*** Opening Reading text ***
I have been trying to create my custom dataset repository to work with SDXL. I have a tar file of size 123GB. I used loading script as attached. However this process gets killed while generating train splits.
How can I make it more efficient?
Traceback (most recent call last):
File "/usr/local/bin/datasets-cli", line 8, in <module>
sys.exit(main())
File "/usr/local/lib/python3.9/dist-packages/datasets/commands/datasets_cli.py", line 39, in main
service.run()
File "/usr/local/lib/python3.9/dist-packages/datasets/commands/test.py", line 137, in run
builder.download_and_prepare(
File "/usr/local/lib/python3.9/dist-packages/datasets/builder.py", line 704, in download_and_prepare
self._download_and_prepare(
File "/usr/local/lib/python3.9/dist-packages/datasets/builder.py", line 1227, in _download_and_prepare
super()._download_and_prepare(dl_manager, verify_infos, check_duplicate_keys=verify_infos)
*** Closing Reading text ***
*** Opening Given data ***
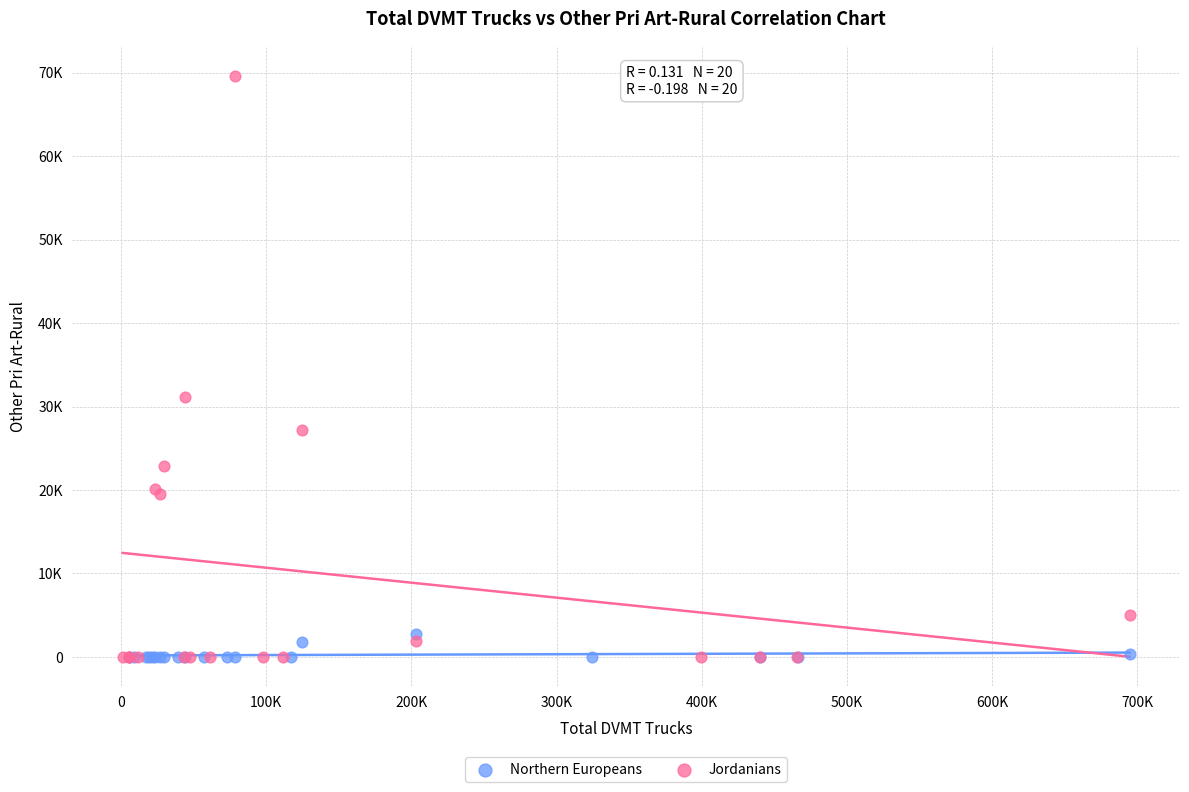

Which series has the widest spread of Y values?

Jordanians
*** Closing Given data ***
_Using the information_
[1] How large is the tar file described in the forum post?
[2] Rewrite the forum post starting at "I have been" and ending at "it more efficient?", renaming "SDXL" to "Stable Diffusion XL".
[3] What are the distinct file paths named in the traceback in the forum post?

_Results_
[1] 123GB

[2]
I have been trying to create my custom dataset repository to work with Stable Diffusion XL. I have a tar file of size 123GB. I used loading script as attached. However this process gets killed while generating train splits.
How can I make it more efficient?

[3]
- /usr/local/bin/datasets-cli
- /usr/local/lib/python3.9/dist-packages/datasets/commands/datasets_cli.py
- /usr/local/lib/python3.9/dist-packages/datasets/commands/test.py
- /usr/local/lib/python3.9/dist-packages/datasets/builder.py